SHA-3 will augment and eventually replace those algorithms now specified in Federal Information Processing Standard 180-2. The standard now includes SHA-1 as well as SHA-224, SHA-256, SHA-384 and SHA-512, collectively known as SHA-2. The standards undergo regular reviews, and the decision was made to open a competition for SHA-3 in 2007 after weaknesses had been discovered in the currently approved algorithms.

Harnessing the collective brainpower of the cryptographic community to identify strengths and weaknesses of possible hash algorithms is the idea behind the competition. This is the third cryptographic competition conducted by NIST to select a standard algorithm. The first, to select the Digital Encryption Standard in the 1970s, drew just two submissions, only one of which was seriously considered.
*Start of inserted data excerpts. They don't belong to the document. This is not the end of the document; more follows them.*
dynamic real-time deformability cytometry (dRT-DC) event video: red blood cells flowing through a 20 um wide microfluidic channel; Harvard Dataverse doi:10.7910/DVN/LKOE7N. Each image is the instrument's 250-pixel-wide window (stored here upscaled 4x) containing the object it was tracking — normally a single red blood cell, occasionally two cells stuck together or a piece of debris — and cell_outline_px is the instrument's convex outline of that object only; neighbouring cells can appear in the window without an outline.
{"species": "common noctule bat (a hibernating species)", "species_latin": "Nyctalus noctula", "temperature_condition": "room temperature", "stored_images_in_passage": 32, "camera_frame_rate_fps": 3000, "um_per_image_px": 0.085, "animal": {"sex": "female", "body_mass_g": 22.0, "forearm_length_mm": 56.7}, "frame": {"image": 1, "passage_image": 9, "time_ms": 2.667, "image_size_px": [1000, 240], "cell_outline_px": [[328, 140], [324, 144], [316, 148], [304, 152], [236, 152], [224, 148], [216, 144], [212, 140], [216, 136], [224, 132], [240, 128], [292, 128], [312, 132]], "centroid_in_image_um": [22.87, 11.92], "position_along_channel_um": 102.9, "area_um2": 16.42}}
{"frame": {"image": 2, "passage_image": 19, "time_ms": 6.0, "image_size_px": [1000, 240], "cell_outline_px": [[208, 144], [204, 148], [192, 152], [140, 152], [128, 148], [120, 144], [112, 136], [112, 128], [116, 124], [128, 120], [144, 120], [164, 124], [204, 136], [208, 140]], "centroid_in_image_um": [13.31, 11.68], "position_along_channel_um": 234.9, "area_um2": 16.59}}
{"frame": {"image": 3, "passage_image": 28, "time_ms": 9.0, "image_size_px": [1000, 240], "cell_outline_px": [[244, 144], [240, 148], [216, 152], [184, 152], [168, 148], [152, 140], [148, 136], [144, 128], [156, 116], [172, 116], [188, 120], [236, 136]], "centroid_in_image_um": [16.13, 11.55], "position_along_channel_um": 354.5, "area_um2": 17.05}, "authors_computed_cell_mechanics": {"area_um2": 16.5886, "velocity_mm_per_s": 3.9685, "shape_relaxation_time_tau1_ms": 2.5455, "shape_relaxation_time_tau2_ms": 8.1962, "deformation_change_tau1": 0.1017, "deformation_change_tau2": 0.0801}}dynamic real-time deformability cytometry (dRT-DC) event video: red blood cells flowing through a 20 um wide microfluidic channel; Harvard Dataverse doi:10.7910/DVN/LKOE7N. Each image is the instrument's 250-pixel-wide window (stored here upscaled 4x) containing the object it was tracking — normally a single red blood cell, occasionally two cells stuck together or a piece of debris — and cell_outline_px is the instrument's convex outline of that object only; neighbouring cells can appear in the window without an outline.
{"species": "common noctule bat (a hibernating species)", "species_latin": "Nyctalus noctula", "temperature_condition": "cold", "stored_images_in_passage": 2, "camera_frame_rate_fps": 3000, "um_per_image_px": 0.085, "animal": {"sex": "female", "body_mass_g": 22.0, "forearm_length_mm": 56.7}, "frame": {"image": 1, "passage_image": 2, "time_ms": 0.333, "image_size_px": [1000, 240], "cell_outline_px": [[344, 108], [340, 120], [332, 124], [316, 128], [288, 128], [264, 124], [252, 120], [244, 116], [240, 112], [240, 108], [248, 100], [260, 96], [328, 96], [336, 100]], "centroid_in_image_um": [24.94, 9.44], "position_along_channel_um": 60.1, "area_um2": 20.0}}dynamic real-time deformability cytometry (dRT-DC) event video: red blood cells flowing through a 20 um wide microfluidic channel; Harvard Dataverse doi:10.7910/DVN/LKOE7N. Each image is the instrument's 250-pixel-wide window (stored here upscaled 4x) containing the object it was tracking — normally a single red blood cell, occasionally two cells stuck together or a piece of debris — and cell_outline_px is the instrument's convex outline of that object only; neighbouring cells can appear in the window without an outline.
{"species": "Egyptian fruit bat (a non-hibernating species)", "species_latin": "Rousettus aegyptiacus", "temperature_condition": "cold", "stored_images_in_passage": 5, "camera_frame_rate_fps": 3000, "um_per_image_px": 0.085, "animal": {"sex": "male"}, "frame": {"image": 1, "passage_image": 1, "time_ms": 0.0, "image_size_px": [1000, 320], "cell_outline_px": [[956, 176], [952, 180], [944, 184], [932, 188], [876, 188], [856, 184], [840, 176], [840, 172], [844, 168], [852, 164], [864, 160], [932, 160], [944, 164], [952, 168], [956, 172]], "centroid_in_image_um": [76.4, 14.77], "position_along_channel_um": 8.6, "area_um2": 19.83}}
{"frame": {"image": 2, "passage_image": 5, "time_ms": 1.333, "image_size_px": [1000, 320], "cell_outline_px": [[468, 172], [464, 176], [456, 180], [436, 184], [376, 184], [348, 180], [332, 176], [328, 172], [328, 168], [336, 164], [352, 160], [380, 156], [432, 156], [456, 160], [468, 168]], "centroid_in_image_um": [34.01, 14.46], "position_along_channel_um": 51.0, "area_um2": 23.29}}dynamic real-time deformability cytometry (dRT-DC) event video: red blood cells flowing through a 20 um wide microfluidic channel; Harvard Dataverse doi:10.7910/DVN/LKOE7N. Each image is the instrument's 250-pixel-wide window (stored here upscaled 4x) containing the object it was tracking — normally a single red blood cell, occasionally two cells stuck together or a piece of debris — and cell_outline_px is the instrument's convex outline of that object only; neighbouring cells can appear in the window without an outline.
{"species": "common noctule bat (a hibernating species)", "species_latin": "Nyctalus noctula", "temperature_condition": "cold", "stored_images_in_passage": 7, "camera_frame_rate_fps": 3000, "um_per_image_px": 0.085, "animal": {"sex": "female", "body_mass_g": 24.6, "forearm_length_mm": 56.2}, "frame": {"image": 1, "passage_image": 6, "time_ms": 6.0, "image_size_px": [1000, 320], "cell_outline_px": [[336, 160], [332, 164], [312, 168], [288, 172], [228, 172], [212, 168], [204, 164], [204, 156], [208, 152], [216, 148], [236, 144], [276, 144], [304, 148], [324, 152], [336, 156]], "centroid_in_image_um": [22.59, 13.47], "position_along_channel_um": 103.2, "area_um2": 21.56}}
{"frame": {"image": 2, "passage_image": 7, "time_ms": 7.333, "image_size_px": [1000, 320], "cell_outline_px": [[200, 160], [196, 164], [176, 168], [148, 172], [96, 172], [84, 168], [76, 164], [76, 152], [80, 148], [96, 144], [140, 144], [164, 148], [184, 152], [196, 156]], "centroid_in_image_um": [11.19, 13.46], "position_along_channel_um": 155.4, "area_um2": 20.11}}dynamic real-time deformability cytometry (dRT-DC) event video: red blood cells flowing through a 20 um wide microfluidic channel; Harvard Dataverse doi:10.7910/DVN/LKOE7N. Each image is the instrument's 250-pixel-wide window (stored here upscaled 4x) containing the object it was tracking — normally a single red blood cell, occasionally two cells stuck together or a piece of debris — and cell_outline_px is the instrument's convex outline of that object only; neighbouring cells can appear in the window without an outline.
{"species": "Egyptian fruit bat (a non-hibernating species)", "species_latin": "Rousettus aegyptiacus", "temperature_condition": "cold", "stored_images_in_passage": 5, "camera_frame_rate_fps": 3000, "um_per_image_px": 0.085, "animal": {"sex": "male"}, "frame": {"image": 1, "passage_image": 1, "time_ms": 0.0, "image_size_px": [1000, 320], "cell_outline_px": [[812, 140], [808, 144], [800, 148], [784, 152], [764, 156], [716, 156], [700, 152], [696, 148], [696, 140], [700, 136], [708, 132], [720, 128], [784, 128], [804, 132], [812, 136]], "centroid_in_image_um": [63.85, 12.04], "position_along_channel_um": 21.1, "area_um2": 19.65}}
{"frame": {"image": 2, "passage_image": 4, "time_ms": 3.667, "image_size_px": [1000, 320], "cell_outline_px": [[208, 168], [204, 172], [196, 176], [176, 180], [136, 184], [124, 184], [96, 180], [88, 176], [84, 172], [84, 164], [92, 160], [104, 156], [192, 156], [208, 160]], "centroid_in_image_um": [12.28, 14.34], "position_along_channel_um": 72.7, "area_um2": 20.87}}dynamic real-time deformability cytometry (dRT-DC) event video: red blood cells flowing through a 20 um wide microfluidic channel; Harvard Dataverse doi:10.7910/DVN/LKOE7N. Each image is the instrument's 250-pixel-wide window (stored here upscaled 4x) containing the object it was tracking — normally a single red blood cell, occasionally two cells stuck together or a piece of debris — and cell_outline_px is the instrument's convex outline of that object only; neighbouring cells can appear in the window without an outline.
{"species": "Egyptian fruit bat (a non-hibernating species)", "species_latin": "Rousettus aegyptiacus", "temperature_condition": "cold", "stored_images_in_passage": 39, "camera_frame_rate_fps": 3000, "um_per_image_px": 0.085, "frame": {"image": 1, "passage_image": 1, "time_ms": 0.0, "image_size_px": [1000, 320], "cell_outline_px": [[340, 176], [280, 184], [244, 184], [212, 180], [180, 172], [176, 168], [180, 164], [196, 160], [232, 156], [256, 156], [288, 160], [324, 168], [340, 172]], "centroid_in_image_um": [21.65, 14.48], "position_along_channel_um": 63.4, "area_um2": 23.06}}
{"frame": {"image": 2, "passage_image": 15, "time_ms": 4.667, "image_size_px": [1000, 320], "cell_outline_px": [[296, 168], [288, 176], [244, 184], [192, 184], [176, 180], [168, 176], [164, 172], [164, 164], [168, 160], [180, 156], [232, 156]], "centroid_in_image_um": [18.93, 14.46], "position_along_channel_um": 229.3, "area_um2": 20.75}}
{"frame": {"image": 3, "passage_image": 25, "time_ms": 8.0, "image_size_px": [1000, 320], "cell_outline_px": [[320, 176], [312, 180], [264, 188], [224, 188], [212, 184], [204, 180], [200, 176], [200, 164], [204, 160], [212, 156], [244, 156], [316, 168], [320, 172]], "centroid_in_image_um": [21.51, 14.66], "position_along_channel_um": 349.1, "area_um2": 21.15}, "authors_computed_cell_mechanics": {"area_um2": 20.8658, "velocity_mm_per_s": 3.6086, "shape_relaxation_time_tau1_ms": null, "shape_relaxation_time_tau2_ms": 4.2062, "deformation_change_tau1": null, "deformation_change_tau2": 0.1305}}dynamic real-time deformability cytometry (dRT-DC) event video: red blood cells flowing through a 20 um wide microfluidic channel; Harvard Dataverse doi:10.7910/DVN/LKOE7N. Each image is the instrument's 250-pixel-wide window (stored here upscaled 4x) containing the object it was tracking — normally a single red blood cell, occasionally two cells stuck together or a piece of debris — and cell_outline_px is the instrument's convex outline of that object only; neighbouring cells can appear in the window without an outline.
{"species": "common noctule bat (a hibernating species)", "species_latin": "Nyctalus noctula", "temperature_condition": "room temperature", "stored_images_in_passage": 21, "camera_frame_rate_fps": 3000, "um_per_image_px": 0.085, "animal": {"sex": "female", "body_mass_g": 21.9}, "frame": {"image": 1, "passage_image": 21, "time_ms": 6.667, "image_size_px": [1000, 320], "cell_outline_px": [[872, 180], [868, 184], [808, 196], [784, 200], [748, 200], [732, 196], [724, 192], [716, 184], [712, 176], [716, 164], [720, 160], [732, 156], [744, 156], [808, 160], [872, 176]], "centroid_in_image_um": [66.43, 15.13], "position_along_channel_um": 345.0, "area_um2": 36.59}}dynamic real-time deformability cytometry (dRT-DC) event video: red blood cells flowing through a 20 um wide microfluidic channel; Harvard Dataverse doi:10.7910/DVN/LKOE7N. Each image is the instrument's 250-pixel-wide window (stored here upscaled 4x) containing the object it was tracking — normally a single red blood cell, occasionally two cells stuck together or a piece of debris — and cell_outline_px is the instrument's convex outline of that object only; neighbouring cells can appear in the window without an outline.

In the 1990s the competition for the DES replacement, the Advanced Encryption Standard, drew about 15 submissions.

Burr said that in making second-round selections, NIST evaluators tried to include only algorithms with a serous chance of becoming SHA-3. Evaluators were more forgiving of the shortcomings of conservative designs with apparently large safety factors than of aggressive designs that were broken in the course of review.

The cryptographic community is invited to review, analyze and — if they can — break the second-round candidates. NIST plans to host the Second SHA-3 Candidate Conference at the University of California - Santa Barbara on Aug. 23-24, at which submitters will be invited to present their algorithms. The selection of five finalists is expected in the fall of 2010.